What the plot boils down to is, Percy is actually a demigod with special powers who is recruited to join fellow demigods in order to stop a pending war between Poseidon (Kevin McKidd) and Zeus (Sean Bean). Percy is accused of having stolen Zeus' all-powerful lightning bolt, and is out to prove his innocence. (After he learns how to use and control his powers, of course.) What proceeds is equal parts Harry Potter and National Treasure, as Percy and his two pals set off on a scavenger hunt.

The most distressing thing about the film is the utter lack of creativity within any of its plot inventions or even its set-up. Case in point: If I told you that Percy is joined at the hip with his best friend, what archetype would you expect that best friend to be?

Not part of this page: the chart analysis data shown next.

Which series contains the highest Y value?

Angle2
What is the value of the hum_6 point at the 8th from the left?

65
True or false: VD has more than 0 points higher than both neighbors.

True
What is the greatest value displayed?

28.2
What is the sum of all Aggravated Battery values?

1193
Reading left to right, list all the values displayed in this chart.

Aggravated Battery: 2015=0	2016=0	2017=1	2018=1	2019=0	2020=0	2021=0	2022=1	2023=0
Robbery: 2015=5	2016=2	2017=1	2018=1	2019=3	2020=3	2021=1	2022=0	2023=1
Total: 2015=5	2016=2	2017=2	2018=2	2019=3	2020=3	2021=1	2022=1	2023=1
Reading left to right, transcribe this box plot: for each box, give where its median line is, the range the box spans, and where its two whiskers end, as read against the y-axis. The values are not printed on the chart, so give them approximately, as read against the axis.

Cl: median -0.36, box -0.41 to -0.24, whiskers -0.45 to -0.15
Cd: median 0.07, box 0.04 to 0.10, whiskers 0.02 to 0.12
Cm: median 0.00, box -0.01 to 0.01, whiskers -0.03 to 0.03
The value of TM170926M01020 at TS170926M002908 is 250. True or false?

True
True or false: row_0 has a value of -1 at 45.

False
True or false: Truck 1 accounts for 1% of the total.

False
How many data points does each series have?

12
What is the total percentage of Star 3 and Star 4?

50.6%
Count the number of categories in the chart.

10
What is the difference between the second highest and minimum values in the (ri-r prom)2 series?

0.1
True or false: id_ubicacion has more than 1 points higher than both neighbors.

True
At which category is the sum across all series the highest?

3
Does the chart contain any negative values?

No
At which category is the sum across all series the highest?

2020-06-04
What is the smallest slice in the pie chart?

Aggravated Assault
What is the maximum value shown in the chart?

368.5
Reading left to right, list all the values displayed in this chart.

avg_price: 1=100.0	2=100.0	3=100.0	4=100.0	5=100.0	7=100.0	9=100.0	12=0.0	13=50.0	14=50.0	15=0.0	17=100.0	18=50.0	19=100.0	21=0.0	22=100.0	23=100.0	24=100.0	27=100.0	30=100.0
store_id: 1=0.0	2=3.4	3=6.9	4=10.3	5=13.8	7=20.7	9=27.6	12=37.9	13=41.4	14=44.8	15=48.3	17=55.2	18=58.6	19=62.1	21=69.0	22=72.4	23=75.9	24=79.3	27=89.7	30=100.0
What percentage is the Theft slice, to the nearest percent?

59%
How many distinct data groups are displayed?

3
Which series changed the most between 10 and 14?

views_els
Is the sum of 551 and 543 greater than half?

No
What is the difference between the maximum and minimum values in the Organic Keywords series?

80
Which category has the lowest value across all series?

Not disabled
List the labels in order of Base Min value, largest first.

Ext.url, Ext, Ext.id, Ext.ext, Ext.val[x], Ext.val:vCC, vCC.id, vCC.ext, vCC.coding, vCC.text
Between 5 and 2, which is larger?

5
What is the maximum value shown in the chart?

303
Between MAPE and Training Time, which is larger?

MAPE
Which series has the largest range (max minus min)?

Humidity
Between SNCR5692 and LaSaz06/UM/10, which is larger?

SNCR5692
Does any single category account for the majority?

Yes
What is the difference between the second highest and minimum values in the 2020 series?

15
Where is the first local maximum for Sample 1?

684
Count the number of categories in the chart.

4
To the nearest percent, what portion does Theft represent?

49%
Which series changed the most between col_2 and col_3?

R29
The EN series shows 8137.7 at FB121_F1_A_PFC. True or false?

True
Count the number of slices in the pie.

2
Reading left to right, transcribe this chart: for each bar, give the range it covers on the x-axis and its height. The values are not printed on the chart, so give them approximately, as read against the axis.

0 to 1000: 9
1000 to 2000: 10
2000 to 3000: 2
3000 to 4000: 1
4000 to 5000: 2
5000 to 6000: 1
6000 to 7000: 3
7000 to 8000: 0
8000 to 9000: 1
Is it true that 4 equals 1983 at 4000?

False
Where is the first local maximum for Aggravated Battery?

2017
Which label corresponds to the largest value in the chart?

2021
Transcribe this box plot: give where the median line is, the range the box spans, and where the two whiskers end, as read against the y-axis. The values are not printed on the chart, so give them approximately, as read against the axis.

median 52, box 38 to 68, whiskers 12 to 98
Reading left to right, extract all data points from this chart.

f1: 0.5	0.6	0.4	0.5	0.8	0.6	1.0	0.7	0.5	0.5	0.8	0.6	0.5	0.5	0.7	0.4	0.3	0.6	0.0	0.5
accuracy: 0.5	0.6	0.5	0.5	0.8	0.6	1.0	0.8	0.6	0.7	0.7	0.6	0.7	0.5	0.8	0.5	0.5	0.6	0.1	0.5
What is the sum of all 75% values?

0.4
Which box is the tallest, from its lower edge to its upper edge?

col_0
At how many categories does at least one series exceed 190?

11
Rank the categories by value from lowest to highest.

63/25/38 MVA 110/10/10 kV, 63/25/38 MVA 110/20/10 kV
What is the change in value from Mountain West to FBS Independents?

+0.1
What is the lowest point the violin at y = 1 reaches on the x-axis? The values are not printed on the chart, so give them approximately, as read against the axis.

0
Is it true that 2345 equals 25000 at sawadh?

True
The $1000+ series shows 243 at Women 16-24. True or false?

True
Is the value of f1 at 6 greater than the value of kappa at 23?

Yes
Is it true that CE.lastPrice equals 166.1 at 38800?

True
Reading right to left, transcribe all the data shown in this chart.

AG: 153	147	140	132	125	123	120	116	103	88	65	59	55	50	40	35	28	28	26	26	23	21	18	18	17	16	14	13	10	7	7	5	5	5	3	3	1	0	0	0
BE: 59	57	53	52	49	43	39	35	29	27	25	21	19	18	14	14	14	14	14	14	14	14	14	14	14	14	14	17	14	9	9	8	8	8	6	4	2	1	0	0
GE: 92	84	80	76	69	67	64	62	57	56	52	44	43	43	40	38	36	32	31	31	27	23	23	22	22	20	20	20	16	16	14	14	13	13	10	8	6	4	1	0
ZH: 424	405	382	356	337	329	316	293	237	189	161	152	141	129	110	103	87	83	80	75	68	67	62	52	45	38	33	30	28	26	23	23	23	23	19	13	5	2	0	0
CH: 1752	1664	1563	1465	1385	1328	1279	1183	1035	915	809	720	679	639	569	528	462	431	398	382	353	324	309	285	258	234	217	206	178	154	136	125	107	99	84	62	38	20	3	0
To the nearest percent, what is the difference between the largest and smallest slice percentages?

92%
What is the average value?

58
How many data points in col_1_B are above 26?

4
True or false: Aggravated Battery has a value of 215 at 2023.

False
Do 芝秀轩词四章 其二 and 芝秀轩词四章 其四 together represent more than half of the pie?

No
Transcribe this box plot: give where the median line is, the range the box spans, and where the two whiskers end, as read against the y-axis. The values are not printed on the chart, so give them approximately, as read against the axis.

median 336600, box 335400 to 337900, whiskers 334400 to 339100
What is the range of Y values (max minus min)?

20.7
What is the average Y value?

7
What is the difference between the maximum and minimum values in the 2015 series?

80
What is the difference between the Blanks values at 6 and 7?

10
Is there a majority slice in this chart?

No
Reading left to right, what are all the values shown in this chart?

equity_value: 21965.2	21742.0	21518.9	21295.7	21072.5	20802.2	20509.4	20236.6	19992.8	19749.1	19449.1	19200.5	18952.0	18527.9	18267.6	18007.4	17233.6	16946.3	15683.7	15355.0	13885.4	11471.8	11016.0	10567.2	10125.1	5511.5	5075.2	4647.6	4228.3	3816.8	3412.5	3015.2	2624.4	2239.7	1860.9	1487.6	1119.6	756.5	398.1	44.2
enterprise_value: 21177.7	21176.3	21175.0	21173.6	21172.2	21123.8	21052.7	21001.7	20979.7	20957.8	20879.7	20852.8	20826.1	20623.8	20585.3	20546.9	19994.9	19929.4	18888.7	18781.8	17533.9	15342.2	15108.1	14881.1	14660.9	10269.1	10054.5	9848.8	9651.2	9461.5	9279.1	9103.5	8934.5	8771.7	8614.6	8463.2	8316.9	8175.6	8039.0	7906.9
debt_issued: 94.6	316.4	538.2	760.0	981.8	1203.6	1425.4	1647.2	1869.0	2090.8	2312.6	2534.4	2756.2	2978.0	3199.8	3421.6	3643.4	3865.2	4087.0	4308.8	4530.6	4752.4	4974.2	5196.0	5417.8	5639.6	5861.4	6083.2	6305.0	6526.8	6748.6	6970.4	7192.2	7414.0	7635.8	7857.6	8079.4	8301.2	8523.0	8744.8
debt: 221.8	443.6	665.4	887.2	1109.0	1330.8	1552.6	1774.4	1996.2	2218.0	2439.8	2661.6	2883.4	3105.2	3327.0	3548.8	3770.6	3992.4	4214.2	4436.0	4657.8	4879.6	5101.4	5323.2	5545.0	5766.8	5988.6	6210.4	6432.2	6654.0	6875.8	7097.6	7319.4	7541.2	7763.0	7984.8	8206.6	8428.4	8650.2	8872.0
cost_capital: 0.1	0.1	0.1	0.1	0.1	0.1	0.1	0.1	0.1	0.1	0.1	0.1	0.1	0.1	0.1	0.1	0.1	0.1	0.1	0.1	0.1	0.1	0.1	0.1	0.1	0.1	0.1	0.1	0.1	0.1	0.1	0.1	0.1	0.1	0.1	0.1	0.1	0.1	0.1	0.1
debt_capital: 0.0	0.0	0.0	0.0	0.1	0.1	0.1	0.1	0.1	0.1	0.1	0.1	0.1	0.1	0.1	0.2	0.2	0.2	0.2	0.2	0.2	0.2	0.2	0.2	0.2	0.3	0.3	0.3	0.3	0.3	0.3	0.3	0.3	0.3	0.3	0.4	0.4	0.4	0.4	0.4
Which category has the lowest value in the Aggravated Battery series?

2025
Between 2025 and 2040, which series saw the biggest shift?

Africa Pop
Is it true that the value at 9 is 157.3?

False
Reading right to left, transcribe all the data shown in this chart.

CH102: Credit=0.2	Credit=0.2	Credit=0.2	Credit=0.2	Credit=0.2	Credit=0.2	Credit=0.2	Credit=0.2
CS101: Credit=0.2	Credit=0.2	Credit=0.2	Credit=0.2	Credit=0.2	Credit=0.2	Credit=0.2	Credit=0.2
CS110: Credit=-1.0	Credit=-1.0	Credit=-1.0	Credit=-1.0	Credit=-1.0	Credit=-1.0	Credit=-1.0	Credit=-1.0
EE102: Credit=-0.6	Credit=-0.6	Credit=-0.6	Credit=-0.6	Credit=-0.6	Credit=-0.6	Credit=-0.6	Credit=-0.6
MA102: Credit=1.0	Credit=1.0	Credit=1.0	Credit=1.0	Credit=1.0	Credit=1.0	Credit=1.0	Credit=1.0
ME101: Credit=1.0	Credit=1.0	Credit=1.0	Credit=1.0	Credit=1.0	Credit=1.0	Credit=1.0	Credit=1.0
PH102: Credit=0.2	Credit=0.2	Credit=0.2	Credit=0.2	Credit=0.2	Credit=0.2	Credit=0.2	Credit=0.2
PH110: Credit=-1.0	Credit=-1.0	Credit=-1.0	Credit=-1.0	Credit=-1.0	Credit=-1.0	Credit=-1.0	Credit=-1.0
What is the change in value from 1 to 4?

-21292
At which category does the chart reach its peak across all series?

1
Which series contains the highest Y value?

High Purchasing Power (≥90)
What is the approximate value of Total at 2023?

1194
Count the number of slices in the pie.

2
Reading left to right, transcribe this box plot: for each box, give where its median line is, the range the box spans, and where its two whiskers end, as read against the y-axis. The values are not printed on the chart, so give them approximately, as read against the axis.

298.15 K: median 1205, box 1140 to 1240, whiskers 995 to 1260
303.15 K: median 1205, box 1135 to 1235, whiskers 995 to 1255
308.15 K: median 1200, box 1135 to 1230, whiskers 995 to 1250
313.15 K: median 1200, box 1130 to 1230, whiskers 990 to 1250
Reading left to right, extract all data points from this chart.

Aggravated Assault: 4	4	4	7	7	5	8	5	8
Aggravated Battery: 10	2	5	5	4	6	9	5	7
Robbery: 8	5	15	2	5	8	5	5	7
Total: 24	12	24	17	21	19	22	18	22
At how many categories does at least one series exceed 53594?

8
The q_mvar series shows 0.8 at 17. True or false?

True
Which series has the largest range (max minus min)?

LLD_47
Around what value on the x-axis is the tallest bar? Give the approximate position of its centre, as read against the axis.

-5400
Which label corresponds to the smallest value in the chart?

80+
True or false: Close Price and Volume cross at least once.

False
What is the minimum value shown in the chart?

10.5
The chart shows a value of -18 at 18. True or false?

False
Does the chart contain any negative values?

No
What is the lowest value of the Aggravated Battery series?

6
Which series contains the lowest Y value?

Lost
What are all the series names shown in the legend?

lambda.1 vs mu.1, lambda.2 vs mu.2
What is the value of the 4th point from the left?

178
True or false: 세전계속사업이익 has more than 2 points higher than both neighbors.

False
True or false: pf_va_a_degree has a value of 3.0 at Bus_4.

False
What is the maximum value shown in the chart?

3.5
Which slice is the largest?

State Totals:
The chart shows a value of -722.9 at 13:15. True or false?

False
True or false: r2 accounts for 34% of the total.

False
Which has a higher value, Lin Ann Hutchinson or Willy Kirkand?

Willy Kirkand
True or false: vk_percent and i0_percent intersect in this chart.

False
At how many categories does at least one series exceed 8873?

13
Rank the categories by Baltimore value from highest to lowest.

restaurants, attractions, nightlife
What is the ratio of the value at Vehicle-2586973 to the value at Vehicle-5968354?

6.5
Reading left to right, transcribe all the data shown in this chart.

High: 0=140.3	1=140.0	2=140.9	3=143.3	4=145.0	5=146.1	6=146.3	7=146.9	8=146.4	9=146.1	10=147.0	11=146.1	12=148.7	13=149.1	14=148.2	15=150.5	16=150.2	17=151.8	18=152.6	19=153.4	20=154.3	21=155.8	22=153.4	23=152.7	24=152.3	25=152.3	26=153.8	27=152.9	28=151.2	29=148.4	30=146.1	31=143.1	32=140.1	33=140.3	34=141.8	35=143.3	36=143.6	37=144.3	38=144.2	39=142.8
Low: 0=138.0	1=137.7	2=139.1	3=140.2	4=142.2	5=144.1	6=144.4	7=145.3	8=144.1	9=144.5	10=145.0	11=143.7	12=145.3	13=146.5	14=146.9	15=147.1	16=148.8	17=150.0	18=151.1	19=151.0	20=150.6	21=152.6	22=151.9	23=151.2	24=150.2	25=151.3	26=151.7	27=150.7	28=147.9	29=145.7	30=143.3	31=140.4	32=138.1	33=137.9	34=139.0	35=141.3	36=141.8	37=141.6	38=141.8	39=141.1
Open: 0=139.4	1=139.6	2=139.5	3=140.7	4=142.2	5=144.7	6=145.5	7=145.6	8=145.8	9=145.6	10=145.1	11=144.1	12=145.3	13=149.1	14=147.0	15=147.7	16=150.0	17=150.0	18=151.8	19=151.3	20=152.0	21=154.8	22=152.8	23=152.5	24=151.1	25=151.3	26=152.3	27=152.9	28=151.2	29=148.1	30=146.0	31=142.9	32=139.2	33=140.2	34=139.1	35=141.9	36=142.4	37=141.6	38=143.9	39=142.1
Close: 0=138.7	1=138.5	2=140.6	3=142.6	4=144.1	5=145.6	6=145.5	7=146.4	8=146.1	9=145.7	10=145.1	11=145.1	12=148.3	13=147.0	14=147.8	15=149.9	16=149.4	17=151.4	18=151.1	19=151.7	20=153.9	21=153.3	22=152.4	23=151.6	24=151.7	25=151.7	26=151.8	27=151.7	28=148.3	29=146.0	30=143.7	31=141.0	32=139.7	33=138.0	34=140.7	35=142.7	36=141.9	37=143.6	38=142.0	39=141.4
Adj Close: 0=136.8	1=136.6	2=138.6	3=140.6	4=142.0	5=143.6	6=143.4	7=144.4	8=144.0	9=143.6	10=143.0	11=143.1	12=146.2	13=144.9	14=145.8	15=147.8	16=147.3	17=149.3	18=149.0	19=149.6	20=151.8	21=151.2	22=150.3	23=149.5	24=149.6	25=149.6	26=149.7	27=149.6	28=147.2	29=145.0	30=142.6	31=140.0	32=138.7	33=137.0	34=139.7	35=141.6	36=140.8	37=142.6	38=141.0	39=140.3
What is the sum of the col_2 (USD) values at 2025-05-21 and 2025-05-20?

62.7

If you answered, "a hilarious black guy who serves as the comic relief," you would be correct. Ya know, just once I'd like to see that dynamic reserved. I mean, come on, that sounds like a Morgan Freeman/Robin Williams vehicle waiting to happen. (And get this - I'm really on to something here - they could both be cops!)

The best sequence in Percy Jackson involves a rather mysterious Las Vegas casino harboring a sinister secret about itself. What exactly that secret is, I can't reveal, but the sequence is the most interesting one in the film and I enjoyed some of the details in the casino's production design.

Another of the film's saving graces is Steve Coogan, who plays Hades in exactly the way you'd hope Steve Coogan would play Hades. He temporarily lifts the film from the rather dreary doldrums of its structural monotony - one of those delightful performances that amounts to little more than a cameo, but makes you wish would have lasted a whole lot longer. The scenes in Hades make for one of the film's stronger passages, not only because of Coogan but also the casting, as Persephone, of the fantastic Rosario Dawson, and the prominence of her ample bosom.

But I digress. The film is so tone deaf that it doesn't even seem to have any idea what to do with the death (or apparent death) of a major character early in the film. As one acquaintance of mine pointed out, the character to whom this death should mean the most responds with what can almost be described as nonchalance.

There are moments to enjoy in The Lightning Thief, and many more moments that we wish we could enjoy more than we actually do. A good fantasy film like this is not only imaginative in its own right, but gets our own wheels turning. This one, however, is so dreadfully straightforward and uninspired, it leaves little to the imagination. Not even its own.